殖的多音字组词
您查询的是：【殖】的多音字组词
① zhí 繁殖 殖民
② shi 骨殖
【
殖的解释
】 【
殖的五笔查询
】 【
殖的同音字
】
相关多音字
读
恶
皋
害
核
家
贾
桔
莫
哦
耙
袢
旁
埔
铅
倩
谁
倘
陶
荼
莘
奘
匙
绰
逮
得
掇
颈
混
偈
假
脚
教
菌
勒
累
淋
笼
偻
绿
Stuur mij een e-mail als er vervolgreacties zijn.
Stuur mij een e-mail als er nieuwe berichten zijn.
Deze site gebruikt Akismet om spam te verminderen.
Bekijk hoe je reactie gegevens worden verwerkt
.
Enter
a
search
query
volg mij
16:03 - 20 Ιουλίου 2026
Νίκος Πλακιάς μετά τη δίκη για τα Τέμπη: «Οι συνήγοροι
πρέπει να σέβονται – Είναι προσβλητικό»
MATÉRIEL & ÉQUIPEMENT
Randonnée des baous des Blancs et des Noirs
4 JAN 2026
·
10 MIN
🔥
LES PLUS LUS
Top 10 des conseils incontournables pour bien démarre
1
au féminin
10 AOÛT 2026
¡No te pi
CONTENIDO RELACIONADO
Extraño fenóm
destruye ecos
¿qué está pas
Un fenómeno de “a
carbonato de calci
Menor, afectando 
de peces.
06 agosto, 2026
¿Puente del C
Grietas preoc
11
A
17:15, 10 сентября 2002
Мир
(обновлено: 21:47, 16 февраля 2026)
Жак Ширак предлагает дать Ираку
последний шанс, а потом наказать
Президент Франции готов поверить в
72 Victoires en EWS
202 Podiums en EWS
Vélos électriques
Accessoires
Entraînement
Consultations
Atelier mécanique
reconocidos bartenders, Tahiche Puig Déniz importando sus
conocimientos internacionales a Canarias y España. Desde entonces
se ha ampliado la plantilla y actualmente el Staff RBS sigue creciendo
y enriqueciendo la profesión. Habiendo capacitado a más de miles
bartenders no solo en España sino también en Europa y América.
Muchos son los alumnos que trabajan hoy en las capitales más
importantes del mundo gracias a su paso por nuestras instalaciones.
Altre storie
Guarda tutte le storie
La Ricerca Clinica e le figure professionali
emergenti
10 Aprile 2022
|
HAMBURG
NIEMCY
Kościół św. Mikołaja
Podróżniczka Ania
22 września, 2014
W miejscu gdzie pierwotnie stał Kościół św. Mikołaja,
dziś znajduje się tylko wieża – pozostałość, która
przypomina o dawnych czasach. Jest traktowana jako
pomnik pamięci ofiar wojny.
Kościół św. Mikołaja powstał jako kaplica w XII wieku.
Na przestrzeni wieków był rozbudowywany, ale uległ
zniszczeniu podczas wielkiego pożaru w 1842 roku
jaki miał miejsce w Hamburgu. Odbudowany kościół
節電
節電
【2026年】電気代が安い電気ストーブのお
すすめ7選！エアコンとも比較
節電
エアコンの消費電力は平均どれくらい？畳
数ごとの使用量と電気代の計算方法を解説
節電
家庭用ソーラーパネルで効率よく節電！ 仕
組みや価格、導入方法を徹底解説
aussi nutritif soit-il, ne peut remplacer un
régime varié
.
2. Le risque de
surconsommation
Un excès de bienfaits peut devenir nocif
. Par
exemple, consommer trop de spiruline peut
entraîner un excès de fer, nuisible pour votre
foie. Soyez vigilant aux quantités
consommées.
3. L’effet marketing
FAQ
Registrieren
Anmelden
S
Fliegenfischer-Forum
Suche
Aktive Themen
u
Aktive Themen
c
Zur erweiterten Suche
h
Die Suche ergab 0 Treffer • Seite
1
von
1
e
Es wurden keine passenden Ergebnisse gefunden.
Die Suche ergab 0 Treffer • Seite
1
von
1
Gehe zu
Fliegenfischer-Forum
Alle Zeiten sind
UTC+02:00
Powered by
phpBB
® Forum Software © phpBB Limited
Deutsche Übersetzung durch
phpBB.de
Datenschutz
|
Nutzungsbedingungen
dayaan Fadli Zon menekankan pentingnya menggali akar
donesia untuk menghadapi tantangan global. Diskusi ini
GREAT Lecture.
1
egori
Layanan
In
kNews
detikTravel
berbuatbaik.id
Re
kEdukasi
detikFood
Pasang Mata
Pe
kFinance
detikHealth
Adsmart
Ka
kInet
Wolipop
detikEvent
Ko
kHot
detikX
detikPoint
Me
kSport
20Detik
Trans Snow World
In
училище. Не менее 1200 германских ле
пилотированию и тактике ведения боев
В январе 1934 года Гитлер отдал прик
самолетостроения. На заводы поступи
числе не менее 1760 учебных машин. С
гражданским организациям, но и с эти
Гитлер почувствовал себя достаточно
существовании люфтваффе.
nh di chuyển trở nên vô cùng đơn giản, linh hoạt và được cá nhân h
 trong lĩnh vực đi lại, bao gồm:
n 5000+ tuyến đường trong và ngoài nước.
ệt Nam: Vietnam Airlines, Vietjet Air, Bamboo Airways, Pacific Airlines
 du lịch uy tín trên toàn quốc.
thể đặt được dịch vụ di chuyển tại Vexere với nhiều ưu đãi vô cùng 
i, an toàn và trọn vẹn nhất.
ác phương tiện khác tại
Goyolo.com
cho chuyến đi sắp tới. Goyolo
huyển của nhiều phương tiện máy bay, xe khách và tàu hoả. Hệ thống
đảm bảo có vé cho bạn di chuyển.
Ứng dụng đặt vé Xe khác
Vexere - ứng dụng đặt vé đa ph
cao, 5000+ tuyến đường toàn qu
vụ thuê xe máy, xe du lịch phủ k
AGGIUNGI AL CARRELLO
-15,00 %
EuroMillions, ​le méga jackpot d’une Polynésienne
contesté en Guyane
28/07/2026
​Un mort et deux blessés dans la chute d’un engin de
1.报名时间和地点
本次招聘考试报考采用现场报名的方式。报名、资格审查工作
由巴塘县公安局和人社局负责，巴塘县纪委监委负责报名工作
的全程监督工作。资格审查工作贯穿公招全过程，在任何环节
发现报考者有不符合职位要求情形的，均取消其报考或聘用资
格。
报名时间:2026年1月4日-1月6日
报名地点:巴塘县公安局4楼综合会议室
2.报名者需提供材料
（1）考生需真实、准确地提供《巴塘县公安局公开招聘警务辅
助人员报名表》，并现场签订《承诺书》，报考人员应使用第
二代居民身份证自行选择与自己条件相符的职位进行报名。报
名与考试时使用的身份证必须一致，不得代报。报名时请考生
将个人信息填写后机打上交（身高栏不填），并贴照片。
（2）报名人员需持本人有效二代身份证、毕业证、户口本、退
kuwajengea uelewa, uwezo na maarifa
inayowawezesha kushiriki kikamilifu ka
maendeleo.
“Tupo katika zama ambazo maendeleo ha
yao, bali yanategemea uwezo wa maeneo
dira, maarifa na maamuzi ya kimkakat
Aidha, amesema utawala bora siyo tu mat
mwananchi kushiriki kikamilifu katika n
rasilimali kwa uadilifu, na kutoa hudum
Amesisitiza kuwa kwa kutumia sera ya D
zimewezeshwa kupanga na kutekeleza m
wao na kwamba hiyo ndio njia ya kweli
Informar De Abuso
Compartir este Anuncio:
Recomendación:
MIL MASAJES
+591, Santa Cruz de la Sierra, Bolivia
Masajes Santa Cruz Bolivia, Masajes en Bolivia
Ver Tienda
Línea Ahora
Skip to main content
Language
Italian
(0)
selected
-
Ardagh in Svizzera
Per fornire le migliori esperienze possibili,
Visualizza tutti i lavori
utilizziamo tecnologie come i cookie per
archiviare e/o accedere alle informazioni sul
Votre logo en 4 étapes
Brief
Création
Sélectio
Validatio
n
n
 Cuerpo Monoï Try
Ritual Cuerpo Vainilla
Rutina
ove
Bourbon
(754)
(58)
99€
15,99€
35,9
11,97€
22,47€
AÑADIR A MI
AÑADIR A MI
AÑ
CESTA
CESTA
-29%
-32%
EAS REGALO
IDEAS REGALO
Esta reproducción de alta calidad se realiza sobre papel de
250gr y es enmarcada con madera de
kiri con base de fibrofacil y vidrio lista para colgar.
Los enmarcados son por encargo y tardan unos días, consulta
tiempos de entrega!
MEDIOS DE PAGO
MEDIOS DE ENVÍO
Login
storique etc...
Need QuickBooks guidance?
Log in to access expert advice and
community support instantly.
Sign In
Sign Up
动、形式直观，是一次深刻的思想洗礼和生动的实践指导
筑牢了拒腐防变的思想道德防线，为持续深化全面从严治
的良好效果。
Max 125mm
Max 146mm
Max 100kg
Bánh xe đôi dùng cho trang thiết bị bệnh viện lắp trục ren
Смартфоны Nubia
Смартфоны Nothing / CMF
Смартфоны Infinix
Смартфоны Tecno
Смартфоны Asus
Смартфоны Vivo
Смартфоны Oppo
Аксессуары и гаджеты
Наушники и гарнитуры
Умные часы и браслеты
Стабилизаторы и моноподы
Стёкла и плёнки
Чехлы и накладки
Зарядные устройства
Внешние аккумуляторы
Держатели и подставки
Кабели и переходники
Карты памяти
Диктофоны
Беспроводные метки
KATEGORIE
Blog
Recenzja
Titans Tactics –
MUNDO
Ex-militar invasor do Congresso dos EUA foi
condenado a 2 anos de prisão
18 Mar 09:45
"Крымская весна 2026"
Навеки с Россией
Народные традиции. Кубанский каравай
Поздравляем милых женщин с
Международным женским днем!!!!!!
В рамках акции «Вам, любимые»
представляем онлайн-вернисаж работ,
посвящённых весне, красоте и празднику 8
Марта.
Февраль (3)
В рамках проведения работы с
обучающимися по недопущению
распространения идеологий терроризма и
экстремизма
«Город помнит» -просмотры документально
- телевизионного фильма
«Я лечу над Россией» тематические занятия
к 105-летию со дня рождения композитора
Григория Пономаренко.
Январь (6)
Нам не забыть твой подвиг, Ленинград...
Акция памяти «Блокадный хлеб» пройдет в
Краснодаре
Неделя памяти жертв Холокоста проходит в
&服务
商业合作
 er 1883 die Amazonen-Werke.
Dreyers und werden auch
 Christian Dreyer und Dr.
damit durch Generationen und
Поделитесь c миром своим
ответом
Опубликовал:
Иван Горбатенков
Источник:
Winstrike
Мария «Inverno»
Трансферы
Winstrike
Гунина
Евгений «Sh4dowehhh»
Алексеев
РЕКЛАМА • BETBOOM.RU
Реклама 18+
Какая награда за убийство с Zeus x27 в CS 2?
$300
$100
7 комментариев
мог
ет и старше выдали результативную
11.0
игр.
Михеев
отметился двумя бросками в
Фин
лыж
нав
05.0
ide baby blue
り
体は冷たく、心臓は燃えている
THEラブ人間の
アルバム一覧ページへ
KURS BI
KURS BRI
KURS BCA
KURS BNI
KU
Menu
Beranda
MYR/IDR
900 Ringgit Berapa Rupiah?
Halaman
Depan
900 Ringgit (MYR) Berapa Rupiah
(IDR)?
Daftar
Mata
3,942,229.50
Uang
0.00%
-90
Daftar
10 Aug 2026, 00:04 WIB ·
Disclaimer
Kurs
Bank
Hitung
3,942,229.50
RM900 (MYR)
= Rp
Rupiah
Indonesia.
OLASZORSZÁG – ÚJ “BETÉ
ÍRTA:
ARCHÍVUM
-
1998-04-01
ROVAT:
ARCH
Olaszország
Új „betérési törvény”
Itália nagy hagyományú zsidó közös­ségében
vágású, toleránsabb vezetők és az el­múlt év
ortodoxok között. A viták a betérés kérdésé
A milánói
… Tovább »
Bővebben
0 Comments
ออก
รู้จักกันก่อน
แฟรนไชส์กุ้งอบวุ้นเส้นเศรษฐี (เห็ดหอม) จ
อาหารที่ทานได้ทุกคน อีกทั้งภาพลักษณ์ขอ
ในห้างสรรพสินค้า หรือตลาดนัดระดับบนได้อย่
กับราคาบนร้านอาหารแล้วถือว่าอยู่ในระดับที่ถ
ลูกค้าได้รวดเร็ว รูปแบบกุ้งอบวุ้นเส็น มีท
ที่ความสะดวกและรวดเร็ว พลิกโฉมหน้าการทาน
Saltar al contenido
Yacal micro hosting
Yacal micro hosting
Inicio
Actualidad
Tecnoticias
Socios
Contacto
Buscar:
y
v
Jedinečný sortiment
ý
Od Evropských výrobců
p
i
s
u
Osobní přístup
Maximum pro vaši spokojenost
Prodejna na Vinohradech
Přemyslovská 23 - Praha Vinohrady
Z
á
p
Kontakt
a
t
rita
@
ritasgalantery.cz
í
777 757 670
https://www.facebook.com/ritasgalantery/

==============================

** To-do item **
Reproduce every line of the material above that has the string "kushiriki".

** Output for this task **
inayowawezesha kushiriki kikamilifu ka
mwananchi kushiriki kikamilifu katika n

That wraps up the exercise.